MR perfusion looks even better for detecting CAD

Myocardial MR perfusion may deserve a place in clinical practice for assessing patients for coronary artery disease (CAD). Using a gold standard as reference, researchers gave MR perfusion’s diagnostic ability high marks.

MR perfusion offers an attractive option to existing imaging modalities because it doesn’t require radiation, has high spatial resolution and no attenuation artifacts, Min Li, MD, of Jinan Military General Hospital in Jinan, China, and colleagues, wrote in a study published online Oct. 8 in the Journal of the American College of Cardiology: Cardiovascular Imaging. Previous meta-analyses have compared perfusion MR favorably to quantitative coronary angiography, but fractional flow reserve (FFR) is considered the better approach for detecting stenotic lesions.

Li and colleagues conducted a meta-analysis that looked at perfusion MR with FFR as a reference standard to better understand its ability to detect ischemic CAD. Using PubMed and Embase, they identified 14 studies that had either patient-level or artery/territory-level data.

At the patient level the pooled sensitivity and specificity of MR perfusion was 0.87 and 0.87. Eliminating one outlier study changed both results to 0.9. At the artery/territory-level, the pooled sensitivity and specificity were 0.89 and 0.86, respectively.

The summary receiver-operating characteristic curve for patient- and artery/territory-levels was 0.95 and 0.93, respectively. No one study influenced the results in a sensitivity analysis.

They noted that with quantitative coronary angiography as a reference, MR perfusion had a sensitivity of 0.89 and a specificity of 0.76.

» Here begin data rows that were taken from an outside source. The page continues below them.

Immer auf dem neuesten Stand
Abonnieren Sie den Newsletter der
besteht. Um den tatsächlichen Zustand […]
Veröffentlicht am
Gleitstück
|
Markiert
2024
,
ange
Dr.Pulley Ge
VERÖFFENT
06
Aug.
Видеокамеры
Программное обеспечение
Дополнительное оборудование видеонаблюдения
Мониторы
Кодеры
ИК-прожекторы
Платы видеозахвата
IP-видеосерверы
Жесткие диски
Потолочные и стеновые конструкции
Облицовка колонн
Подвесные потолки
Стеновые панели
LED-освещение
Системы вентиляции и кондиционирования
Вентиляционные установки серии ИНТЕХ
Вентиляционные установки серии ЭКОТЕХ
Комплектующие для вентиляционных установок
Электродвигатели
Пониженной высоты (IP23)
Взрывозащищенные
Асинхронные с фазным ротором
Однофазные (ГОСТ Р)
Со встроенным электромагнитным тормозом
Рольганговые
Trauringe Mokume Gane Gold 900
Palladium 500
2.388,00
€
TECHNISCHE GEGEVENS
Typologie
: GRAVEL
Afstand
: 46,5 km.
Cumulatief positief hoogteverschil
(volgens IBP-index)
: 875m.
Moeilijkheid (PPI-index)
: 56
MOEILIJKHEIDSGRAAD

“The present analysis indicates that with FFR as the standard reference, the specificity (0.87) of MR perfusion increases whereas the sensitivity (0.90) is similar,” they observed. “The improved specificity may stem from a lower rate of false-positive reports of arteries with no functional flow limitation despite appearing stenotic on QCA [quantitative coronary angiography].”  

MR perfusion may not be the best option for patients with low pretest probability of CAD, given the time needed for analyses and the use of adenosine during stress tests, they wrote. Nor may it make sense in cases of high pretest probability, since those patients likely would undergo invasive testing anyhow.

“MR perfusion appears most clinically useful in patients with an intermediate pre-test probability of CAD, as both a positive and negative test can provide a relatively acceptable post-test probability of CAD,” they proposed.

They recommended more multicenter studies with long-term follow-up to determine MR perfusion’s usefulness in detecting ischemia and improving patient outcomes.